START DOCUMENT SECTION
A damning account of the latest transformation in mass incarceration, revealing how powerful nonprofits and so-called progressives used the language of social movements to build new jails.

In 2019, after unyielding pressure from activists, New York City seemed poised to close the detested Rikers Island penal colony. The local press dutifully reported that the end of Rikers was imminent, and New Yorkers celebrated the closure of the country’s largest urban jail, condemned as a moral stain on an otherwise great city. The problem, however, was that the city had not actually committed to closing Rikers. And at the same time, it laid the groundwork for the construction of more jails, a network of skyscraper facilities amounting to the largest carceral construction the city has seen in decades.

How did this happen?

In Skyscraper Jails, scholars and organizersJarrod Shanahan and Zhandarka Kurti detail how progressive forces in New York City appropriated the rhetoric of social movements and social justice to promise “downsized” and “humane" jails. The principal advocates of these new jails were not right-wing politicians, but prominent city activists and progressive non-profit organizations.


As the political coalition that campaigned for the new jails fans out across the United States, the story at the heart of Skyscraper Jails is at once a case study and a cautionary tale for what will be coming to cities and towns across the United States and beyond.

About the author

Zhandarka Kurtiis an assistant professor of criminal justice and criminology at Loyola University Chicago. Her work examines race, class, criminalization and punishment through a historical and contemporary perspective. She is the co-author of States of Incarceration: Rebellion, Reform and the Future of America’s Punishment System and editor of Treason to Whiteness is Loyalty to Humanity.
Jarrod Shanahan is the author of Captives: How Rikers Island Took New York City Hostage, co-author of States of Incarceration: Rebellion, Reform, and America's Punishment System, and City Time: On Being Sentence to Rikers Island, forthcoming from NYU Press, and editor of Treason to Whiteness Is Loyalty to Humanity. He lives in Chicago and works as an assistant professor of Criminal Justice at Governors State University in University Park, IL.
END DOCUMENT SECTION
START DATA
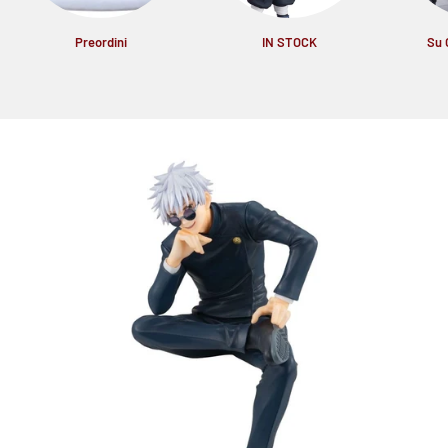
Preordini
IN STOCK
Su 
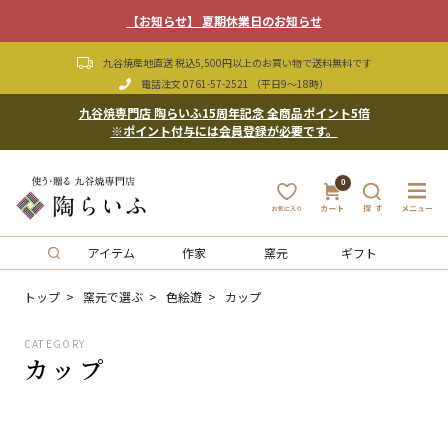
【お知らせ】 夏期休業日のお知らせ
九谷焼産地直送 税込5,500円以上のお買い物で送料無料です
電話注文
0761-57-2521
（平日9〜18時）
九谷焼専門店 陶らいふ15周年記念 全商品ポイント5倍
※ポイント付与には会員登録が必要です。
0
アイテム
作家
窯元
ギフト
トップ
窯元で選ぶ
色絵遊
カップ
CATEGORY
カップ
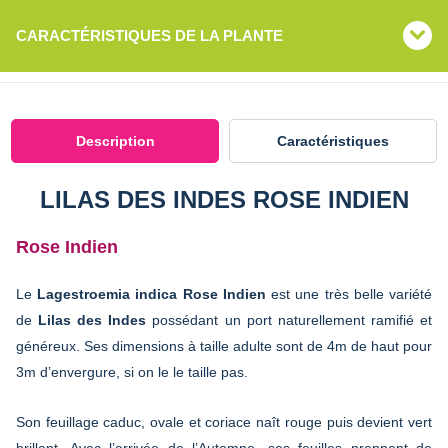
CARACTÉRISTIQUES DE LA PLANTE
Description
Caractéristiques
LILAS DES INDES ROSE INDIEN
Rose Indien
Le
Lagestroemia indica Rose Indien
est une très belle variété
de
Lilas des Indes
possédant un port naturellement ramifié et
généreux. Ses dimensions à taille adulte sont de 4m de haut pour
3m d’envergure, si on le le taille pas.
Son feuillage caduc, ovale et coriace naît rouge puis devient vert
brillant. Avec l’arrivée de l’Automne, ses feuilles prennent de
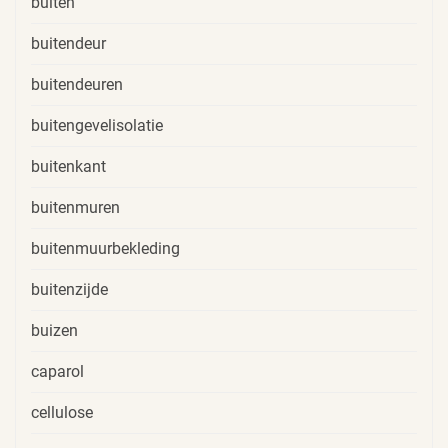
buiten
buitendeur
buitendeuren
buitengevelisolatie
buitenkant
buitenmuren
buitenmuurbekleding
buitenzijde
buizen
caparol
cellulose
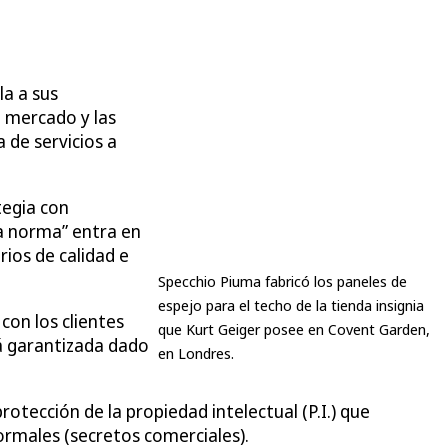
la a sus
e mercado y las
 de servicios a
tegia con
la norma” entra en
rios de calidad e
Specchio Piuma fabricó los paneles de
espejo para el techo de la tienda insignia
con los clientes
que Kurt Geiger posee en Covent Garden,
tá garantizada dado
en Londres.
otección de la propiedad intelectual (P.I.) que
rmales (secretos comerciales).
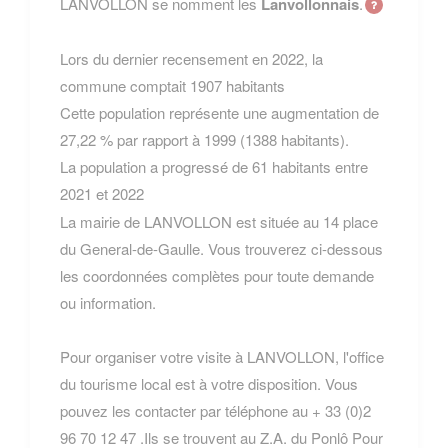
LANVOLLON se nomment les
Lanvollonnais
.
Lors du dernier recensement en 2022, la
commune comptait 1907 habitants
Cette population représente une augmentation de
27,22 % par rapport à 1999 (1388 habitants).
La population a progressé de 61 habitants entre
2021 et 2022
La mairie de LANVOLLON est située au 14 place
du General-de-Gaulle. Vous trouverez ci-dessous
les coordonnées complètes pour toute demande
ou information.
Pour organiser votre visite à LANVOLLON, l'office
du tourisme local est à votre disposition. Vous
pouvez les contacter par téléphone au + 33 (0)2
96 70 12 47 .Ils se trouvent au Z.A. du Ponlô Pour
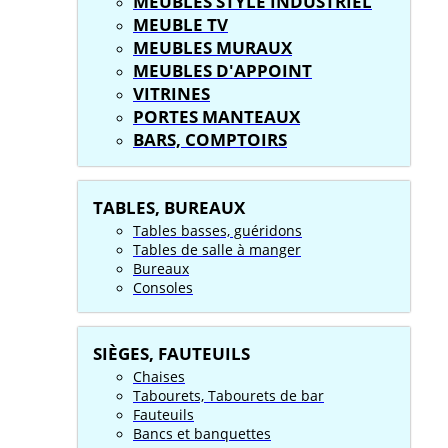
MEUBLES STYLE INDUSTRIEL
MEUBLE TV
MEUBLES MURAUX
MEUBLES D'APPOINT
VITRINES
PORTES MANTEAUX
BARS, COMPTOIRS
TABLES, BUREAUX
Tables basses, guéridons
Tables de salle à manger
Bureaux
Consoles
SIÈGES, FAUTEUILS
Chaises
Tabourets, Tabourets de bar
Fauteuils
Bancs et banquettes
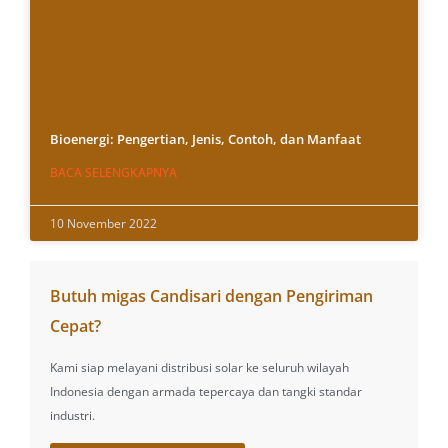
Bioenergi: Pengertian, Jenis, Contoh, dan Manfaat
BACA SELENGKAPNYA
10 November 2022
Butuh migas Candisari dengan Pengiriman
Cepat?
Kami siap melayani distribusi solar ke seluruh wilayah
Indonesia dengan armada tepercaya dan tangki standar
industri.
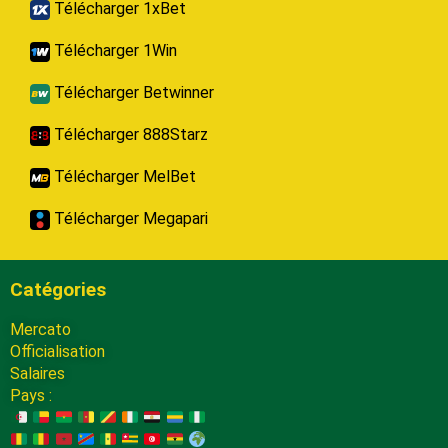
Télécharger 1xBet
Télécharger 1Win
Télécharger Betwinner
Télécharger 888Starz
Télécharger MelBet
Télécharger Megapari
Catégories
Mercato
Officialisation
Salaires
Pays :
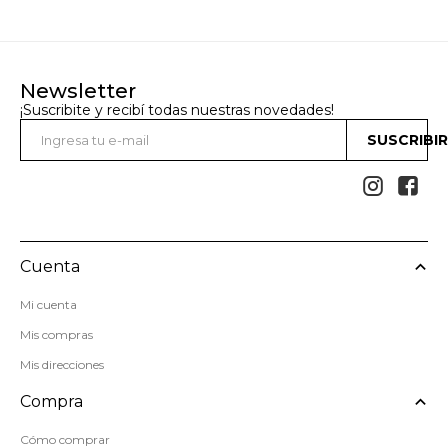
Newsletter
¡Suscribite y recibí todas nuestras novedades!
SUSCRIBI


Cuenta
Mi cuenta
Mis compras
Mis direcciones
Compra
Cómo comprar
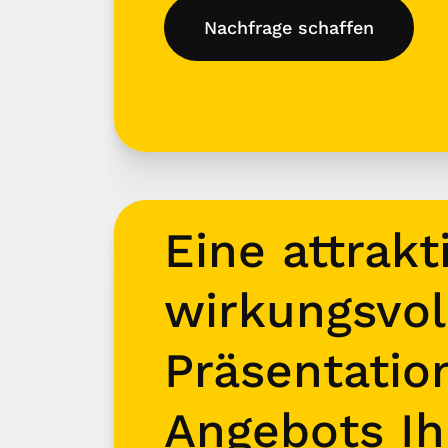
Nachfrage schaffen
Eine attrakt
wirkungsvol
Präsentatio
Angebots Ih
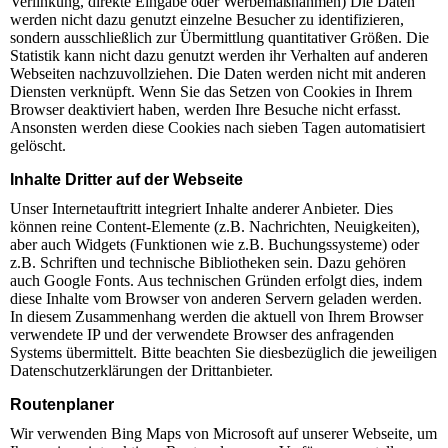
Verlinkung, direkte Eingabe oder Werbemaßnahmen) Die Daten
werden nicht dazu genutzt einzelne Besucher zu identifizieren,
sondern ausschließlich zur Übermittlung quantitativer Größen. Die
Statistik kann nicht dazu genutzt werden ihr Verhalten auf anderen
Webseiten nachzuvollziehen. Die Daten werden nicht mit anderen
Diensten verknüpft. Wenn Sie das Setzen von Cookies in Ihrem
Browser deaktiviert haben, werden Ihre Besuche nicht erfasst.
Ansonsten werden diese Cookies nach sieben Tagen automatisiert
gelöscht.
Inhalte Dritter auf der Webseite
Unser Internetauftritt integriert Inhalte anderer Anbieter. Dies
können reine Content-Elemente (z.B. Nachrichten, Neuigkeiten),
aber auch Widgets (Funktionen wie z.B. Buchungssysteme) oder
z.B. Schriften und technische Bibliotheken sein. Dazu gehören
auch Google Fonts. Aus technischen Gründen erfolgt dies, indem
diese Inhalte vom Browser von anderen Servern geladen werden.
In diesem Zusammenhang werden die aktuell von Ihrem Browser
verwendete IP und der verwendete Browser des anfragenden
Systems übermittelt. Bitte beachten Sie diesbezüglich die jeweiligen
Datenschutzerklärungen der Drittanbieter.
Routenplaner
Wir verwenden Bing Maps von Microsoft auf unserer Webseite, um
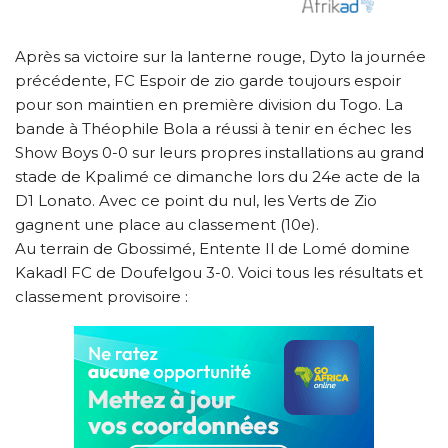
Après sa victoire sur la lanterne rouge, Dyto la journée
précédente, FC Espoir de zio garde toujours espoir
pour son maintien en première division du Togo. La
bande à Théophile Bola a réussi à tenir en échec les
Show Boys 0-0 sur leurs propres installations au grand
stade de Kpalimé ce dimanche lors du 24e acte de la
D1 Lonato. Avec ce point du nul, les Verts de Zio
gagnent une place au classement (10e).
Au terrain de Gbossimé, Entente Il de Lomé domine
Kakadl FC de Doufelgou 3-0. Voici tous les résultats et
classement provisoire :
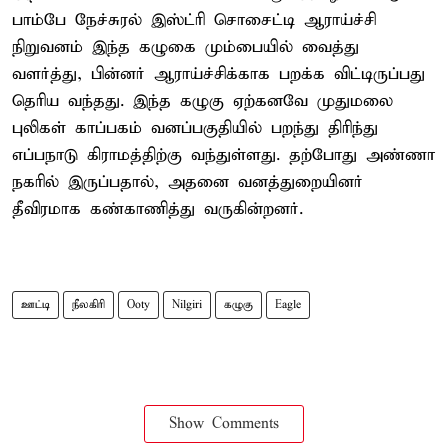
பாம்பே நேச்சுரல் இஸ்ட்ரி சொசைட்டி ஆராய்ச்சி
நிறுவனம் இந்த கழுகை மும்பையில் வைத்து
வளர்த்து, பின்னர் ஆராய்ச்சிக்காக பறக்க விட்டிருப்பது
தெரிய வந்தது. இந்த கழுகு ஏற்கனவே முதுமலை
புலிகள் காப்பகம் வனப்பகுதியில் பறந்து திரிந்து
எப்பநாடு கிராமத்திற்கு வந்துள்ளது. தற்போது அண்ணா
நகரில் இருப்பதால், அதனை வனத்துறையினர்
தீவிரமாக கண்காணித்து வருகின்றனர்.
ஊட்டி
நீலகிரி
Ooty
Nilgiri
கழுகு
Eagle
Show Comments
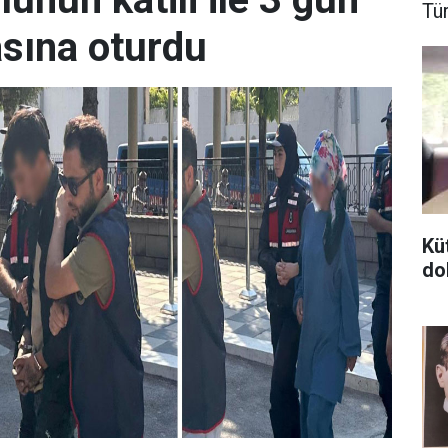
Tü
sına oturdu
Kü
do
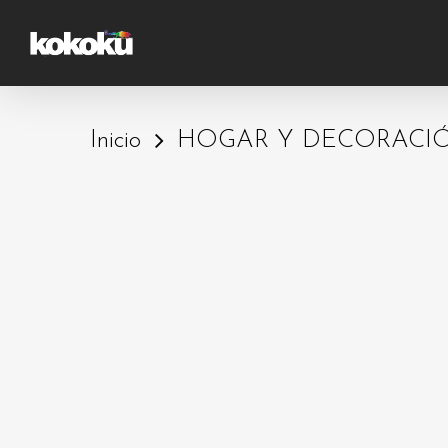
Skip
to
main
content
Inicio
HOGAR Y DECORACI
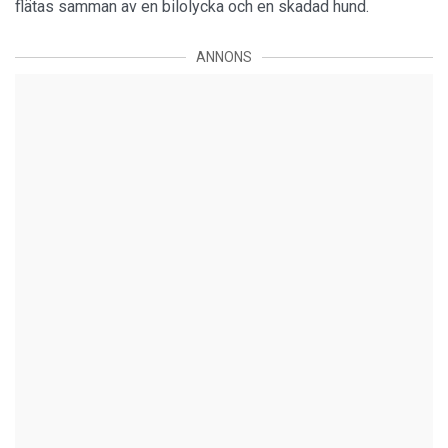
flätas samman av en bilolycka och en skadad hund.
ANNONS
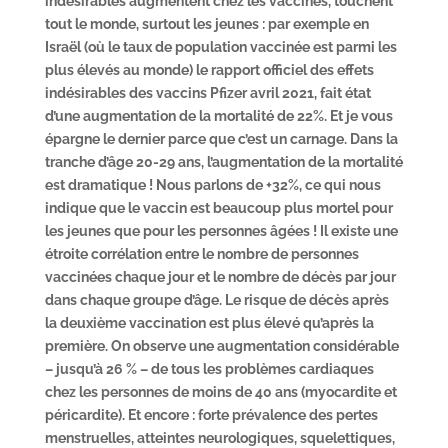
indésirables augmentent chez les vaccinés, touchent
tout le monde, surtout les jeunes : par exemple en
Israël (où le taux de population vaccinée est parmi les
plus élevés au monde) le rapport officiel des effets
indésirables des vaccins Pfizer avril 2021, fait état
d’une augmentation de la mortalité de 22%. Et je vous
épargne le dernier parce que c’est un carnage. Dans la
tranche d’âge 20-29 ans, l’augmentation de la mortalité
est dramatique ! Nous parlons de +32%, ce qui nous
indique que le vaccin est beaucoup plus mortel pour
les jeunes que pour les personnes âgées ! Il existe une
étroite corrélation entre le nombre de personnes
vaccinées chaque jour et le nombre de décès par jour
dans chaque groupe d’âge. Le risque de décès après
la deuxième vaccination est plus élevé qu’après la
première. On observe une augmentation considérable
– jusqu’à 26 % – de tous les problèmes cardiaques
chez les personnes de moins de 40 ans (myocardite et
péricardite). Et encore : forte prévalence des pertes
menstruelles, atteintes neurologiques, squelettiques,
END DATA
• PROBLEMS TO WORK ON:
1) Summarize the book description in two sentences.
2) Please reproduce the stretch of the records from the line containing "indésirables augmentent chez" through the line containing "les jeunes que".

• ANSWERS PROVIDED:
1) In 2019, New Yorkers celebrated what seemed to be the imminent closure of Rikers Island, but the city had not actually committed to closing it and instead laid the groundwork for a network of skyscraper jails, its largest carceral construction in decades. In Skyscraper Jails, Jarrod Shanahan and Zhandarka Kurti detail how progressive forces, led by prominent city activists and progressive nonprofits rather than right-wing politicians, used the rhetoric of social movements and social justice to promise "downsized" and "humane" jails.

2)
indésirables augmentent chez les vaccinés, touchent
tout le monde, surtout les jeunes : par exemple en
Israël (où le taux de population vaccinée est parmi les
plus élevés au monde) le rapport officiel des effets
indésirables des vaccins Pfizer avril 2021, fait état
d’une augmentation de la mortalité de 22%. Et je vous
épargne le dernier parce que c’est un carnage. Dans la
tranche d’âge 20-29 ans, l’augmentation de la mortalité
est dramatique ! Nous parlons de +32%, ce qui nous
indique que le vaccin est beaucoup plus mortel pour
les jeunes que pour les personnes âgées ! Il existe une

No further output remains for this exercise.